[[ Information provided open ]]

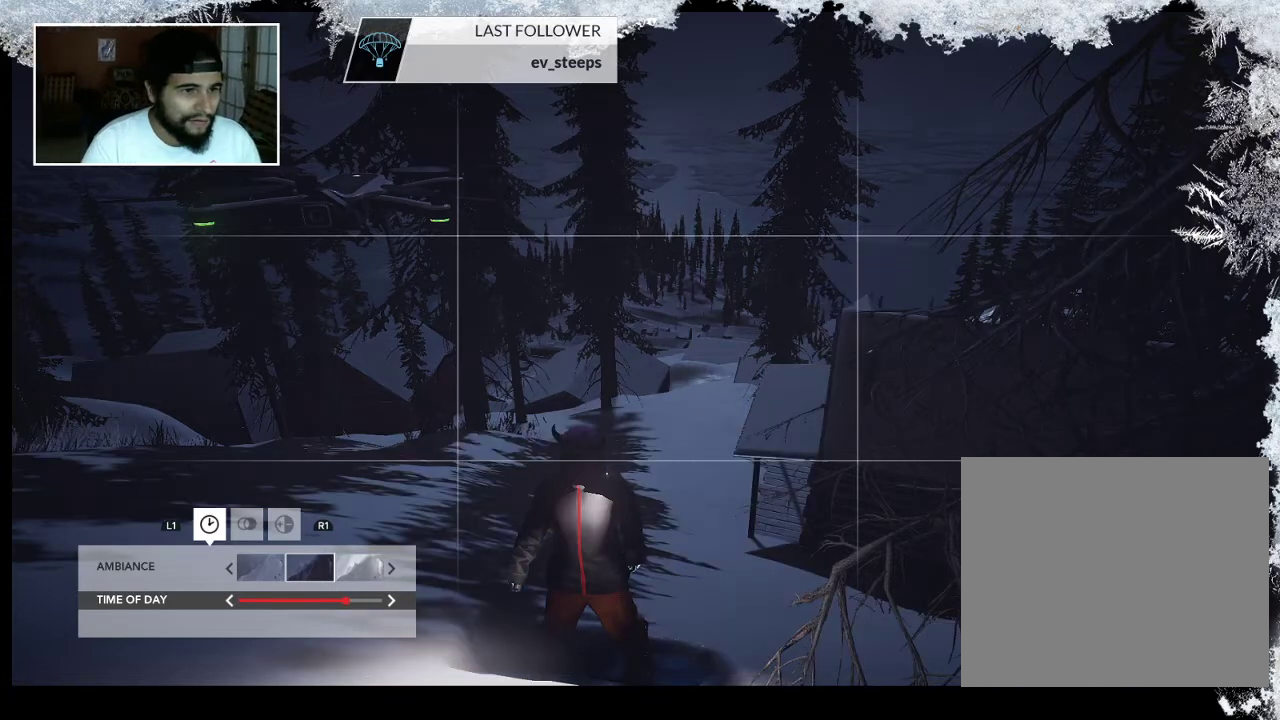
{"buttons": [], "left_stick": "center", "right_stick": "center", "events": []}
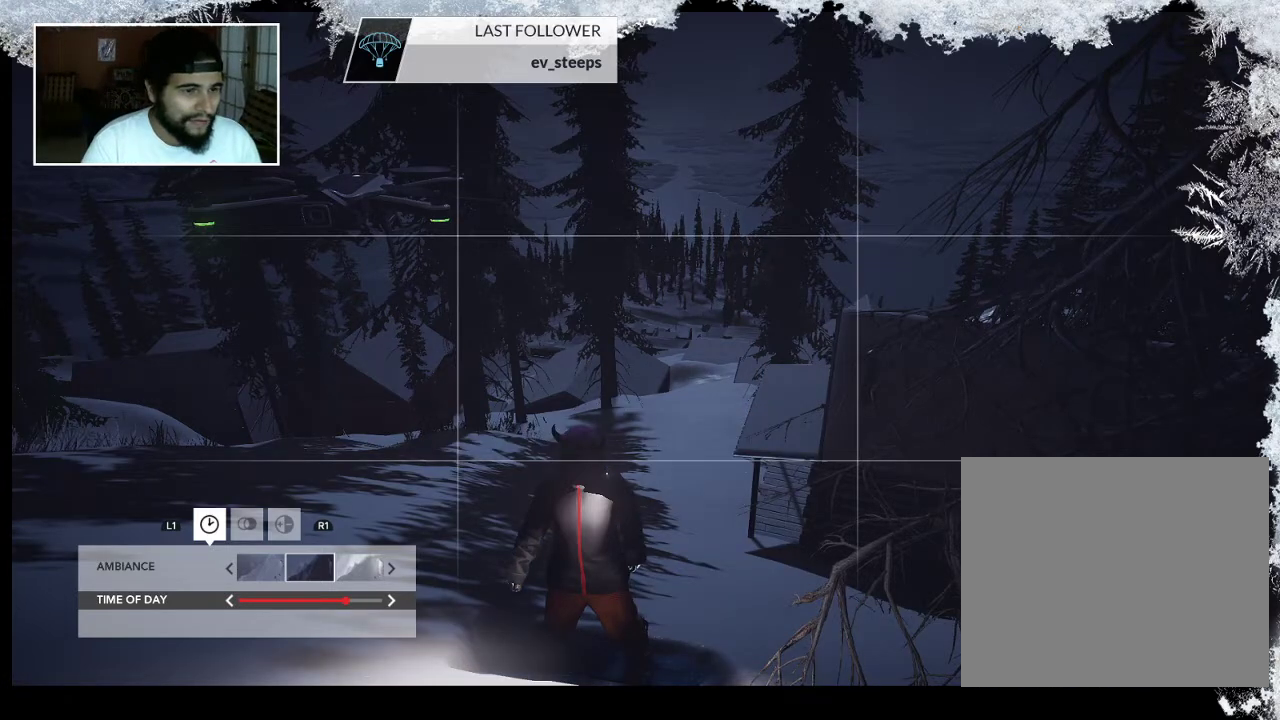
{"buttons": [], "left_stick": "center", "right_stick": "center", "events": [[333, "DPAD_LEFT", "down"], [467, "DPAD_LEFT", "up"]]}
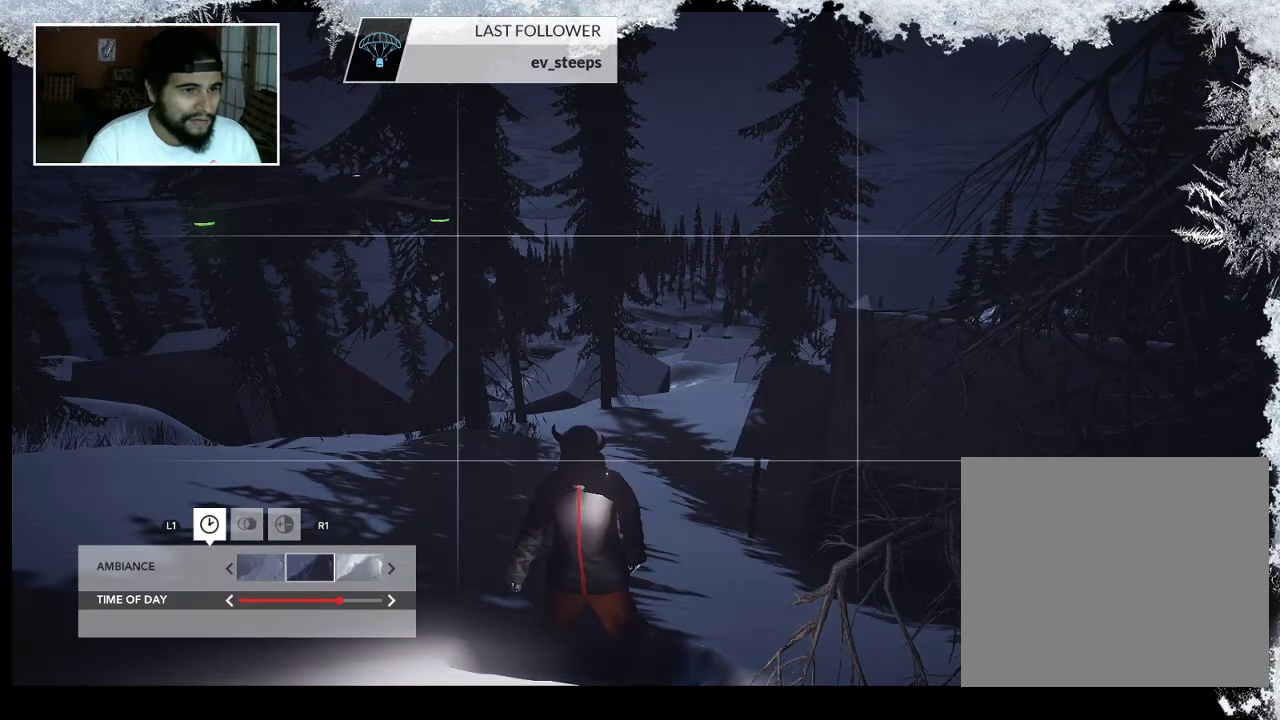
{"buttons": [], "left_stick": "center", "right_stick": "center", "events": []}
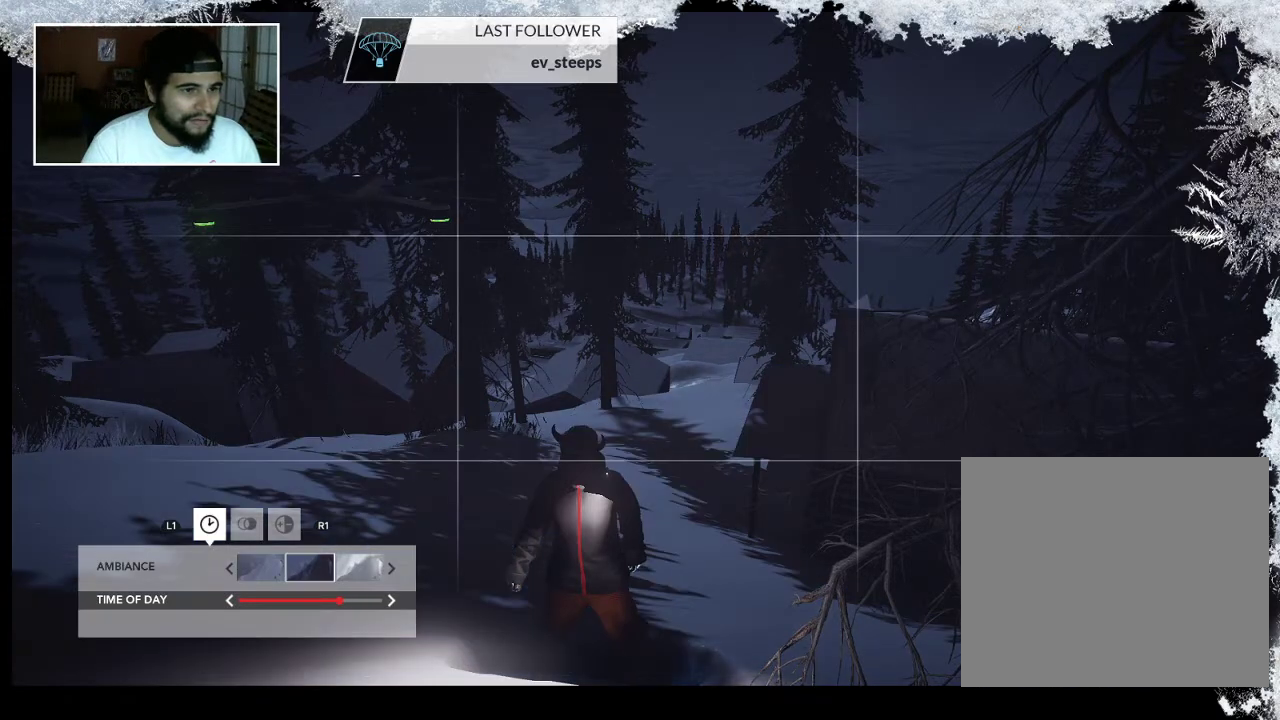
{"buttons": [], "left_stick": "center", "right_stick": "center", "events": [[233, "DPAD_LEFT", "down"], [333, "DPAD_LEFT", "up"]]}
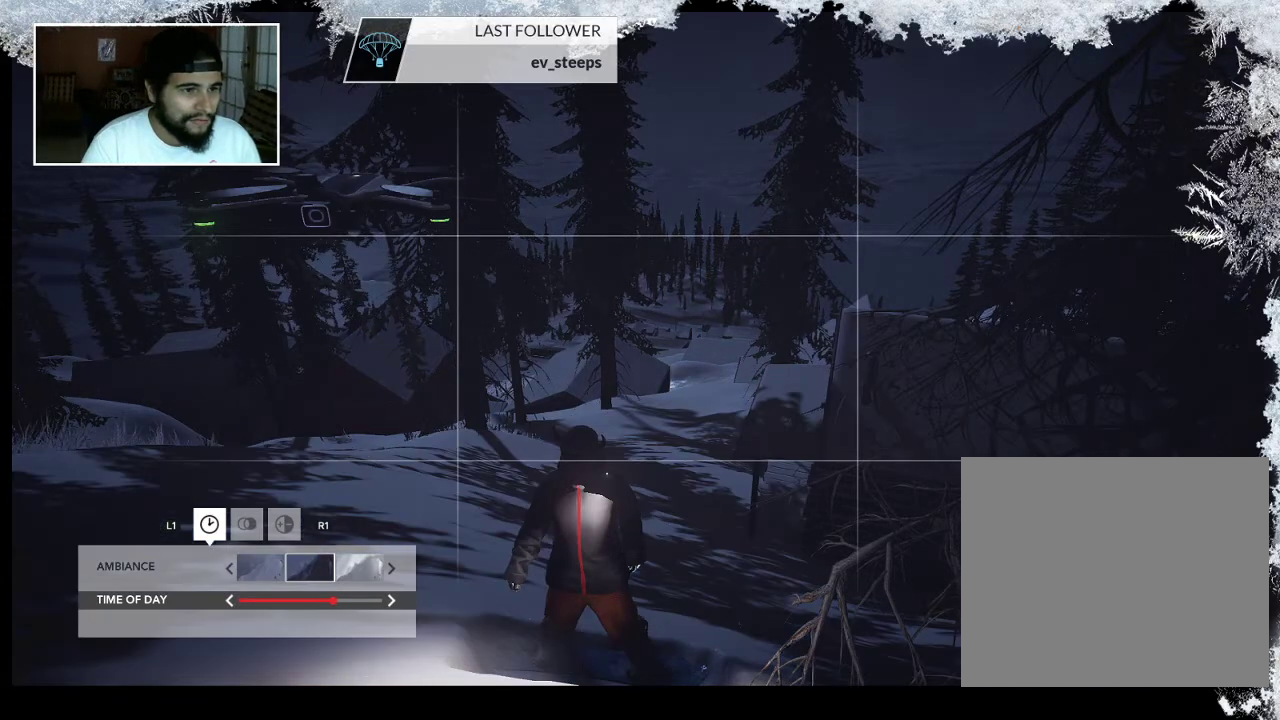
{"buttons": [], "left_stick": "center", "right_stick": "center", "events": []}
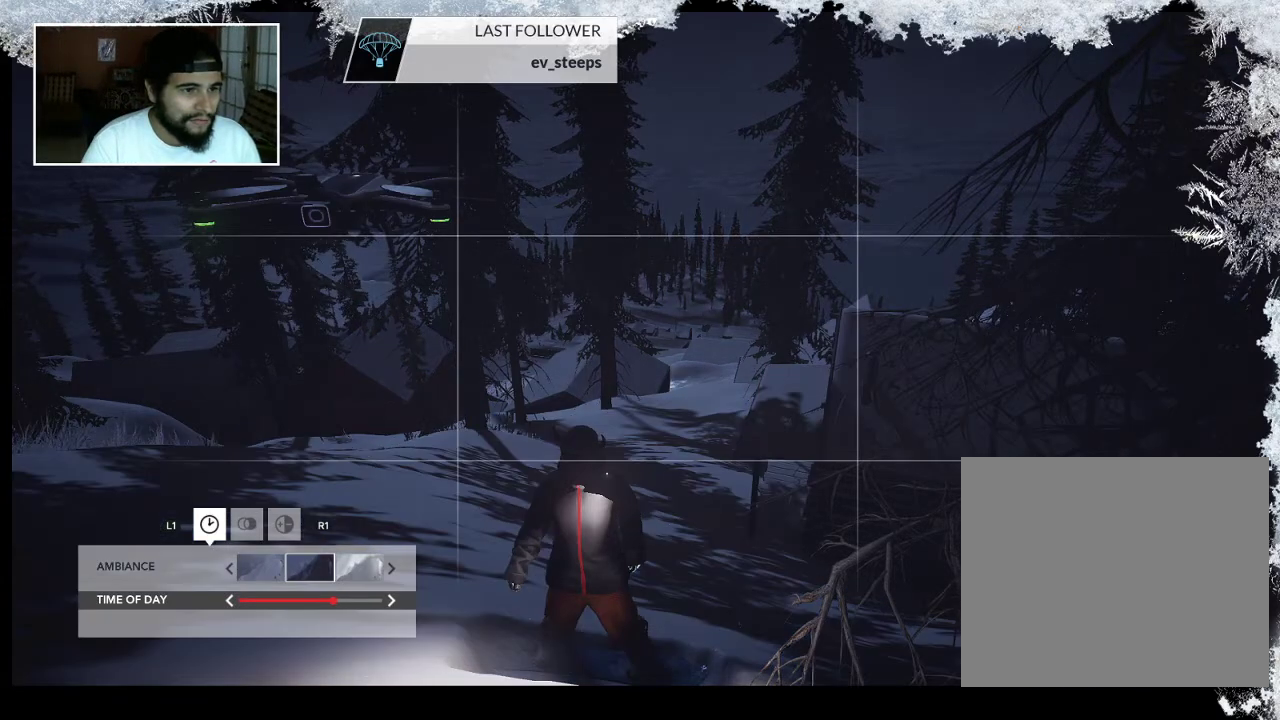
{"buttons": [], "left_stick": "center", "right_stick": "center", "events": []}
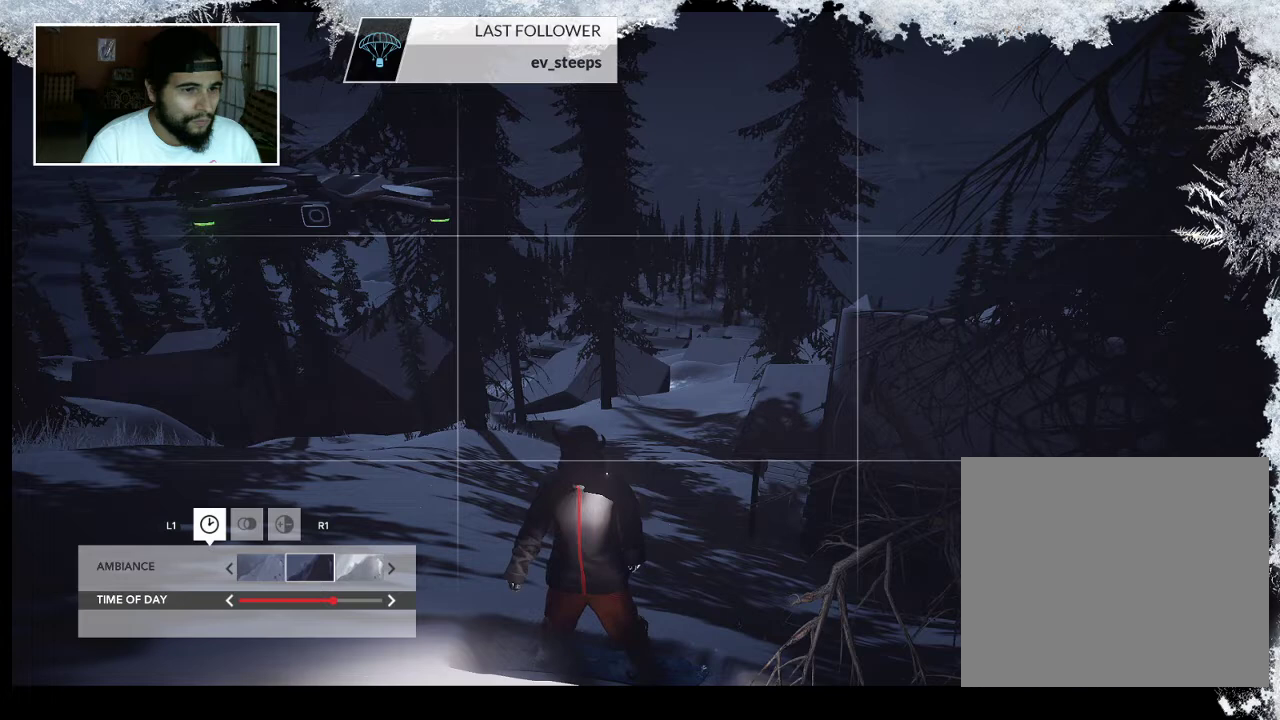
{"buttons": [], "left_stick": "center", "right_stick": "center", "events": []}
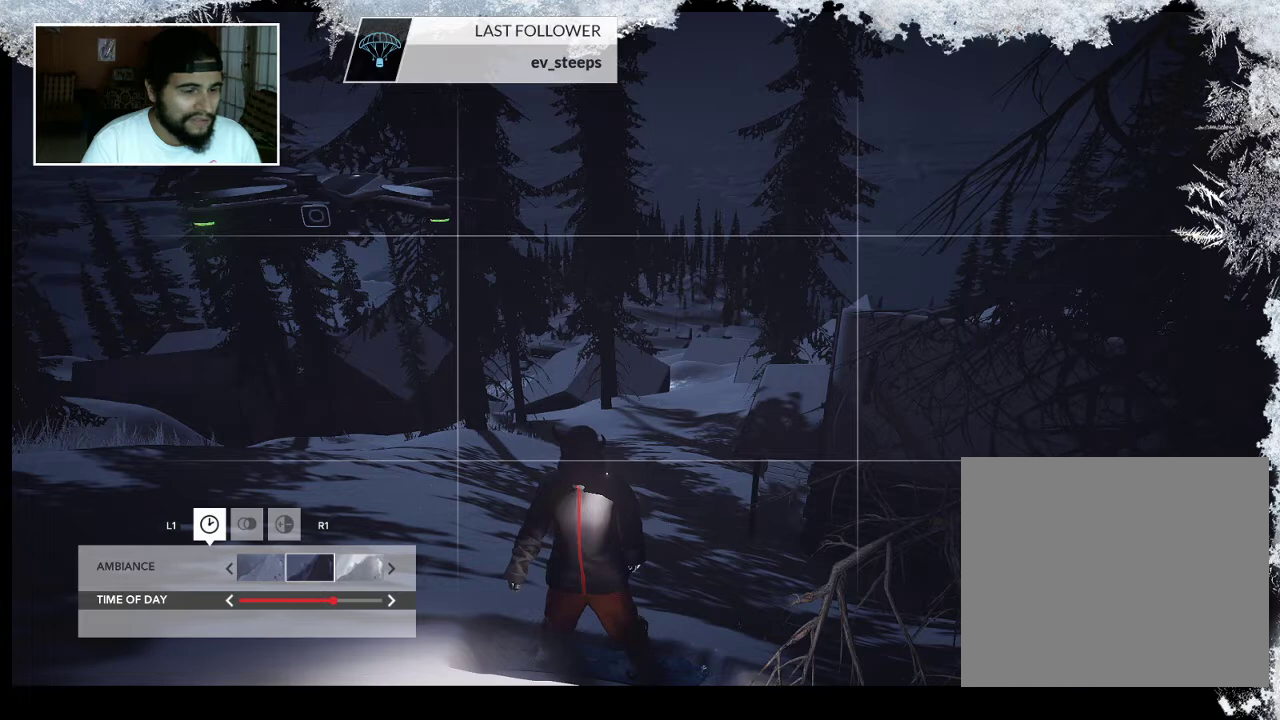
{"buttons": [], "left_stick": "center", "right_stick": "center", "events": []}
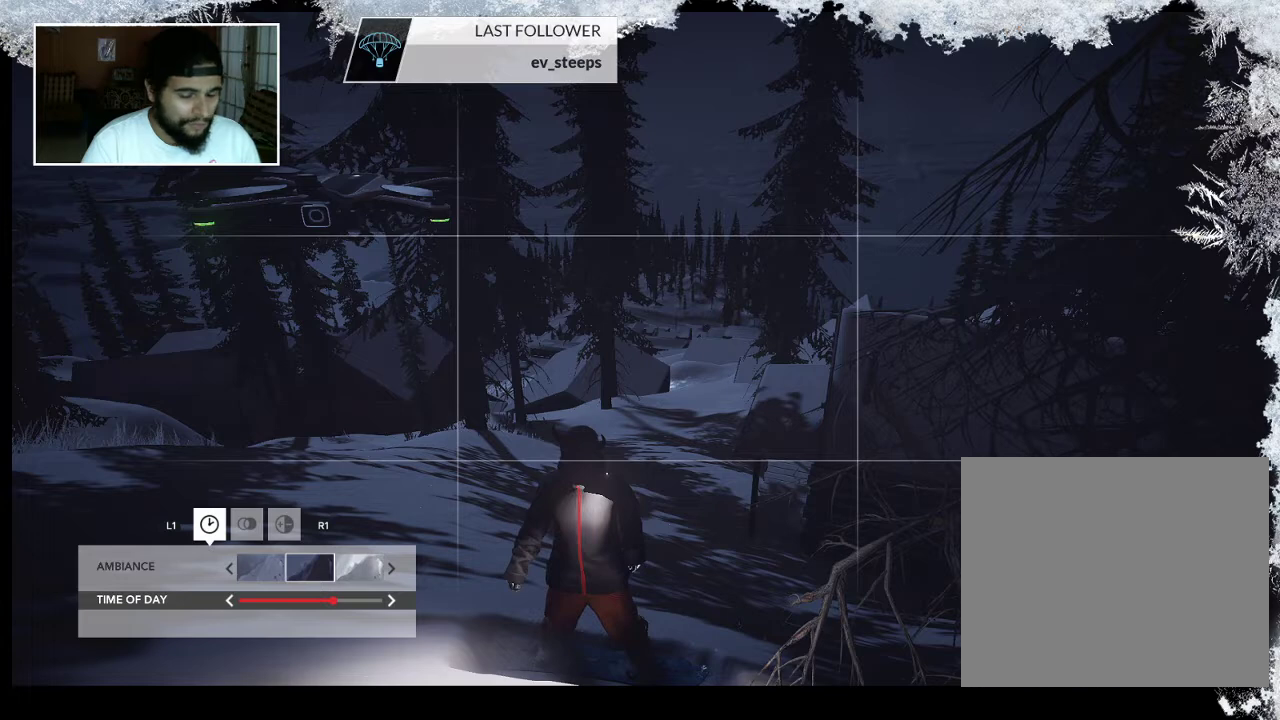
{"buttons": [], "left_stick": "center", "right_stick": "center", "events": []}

[[ Information provided closed ]]

# Problem statement:
Repeat the records above word for word. Pictures stay out of the copy.

# Written solution:
{"buttons": [], "left_stick": "center", "right_stick": "center", "events": []}
{"buttons": [], "left_stick": "center", "right_stick": "center", "events": [[333, "DPAD_LEFT", "down"], [467, "DPAD_LEFT", "up"]]}
{"buttons": [], "left_stick": "center", "right_stick": "center", "events": []}
{"buttons": [], "left_stick": "center", "right_stick": "center", "events": [[233, "DPAD_LEFT", "down"], [333, "DPAD_LEFT", "up"]]}
{"buttons": [], "left_stick": "center", "right_stick": "center", "events": []}
{"buttons": [], "left_stick": "center", "right_stick": "center", "events": []}
{"buttons": [], "left_stick": "center", "right_stick": "center", "events": []}
{"buttons": [], "left_stick": "center", "right_stick": "center", "events": []}
{"buttons": [], "left_stick": "center", "right_stick": "center", "events": []}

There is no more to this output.